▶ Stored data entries

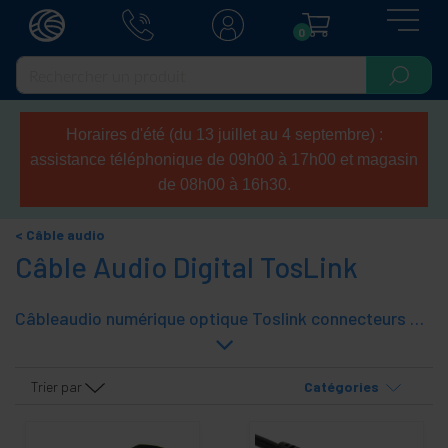
0
Horaires d'été (du 13 juillet au 4 septembre) :
assistance téléphonique de 09h00 à 17h00 et magasin
de 08h00 à 16h30.
Câble audio
Câble Audio Digital TosLink
Câbleaudio numérique optique Toslink connecteurs base (Lien Toshiba).
Trier par
Catégories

▶ PROBLEM DETAILS
Print every line above exactly. Leave the pictures out.

▶ OUTPUT FOR THIS TASK
0
Horaires d'été (du 13 juillet au 4 septembre) :
assistance téléphonique de 09h00 à 17h00 et magasin
de 08h00 à 16h30.
Câble audio
Câble Audio Digital TosLink
Câbleaudio numérique optique Toslink connecteurs base (Lien Toshiba).
Trier par
Catégories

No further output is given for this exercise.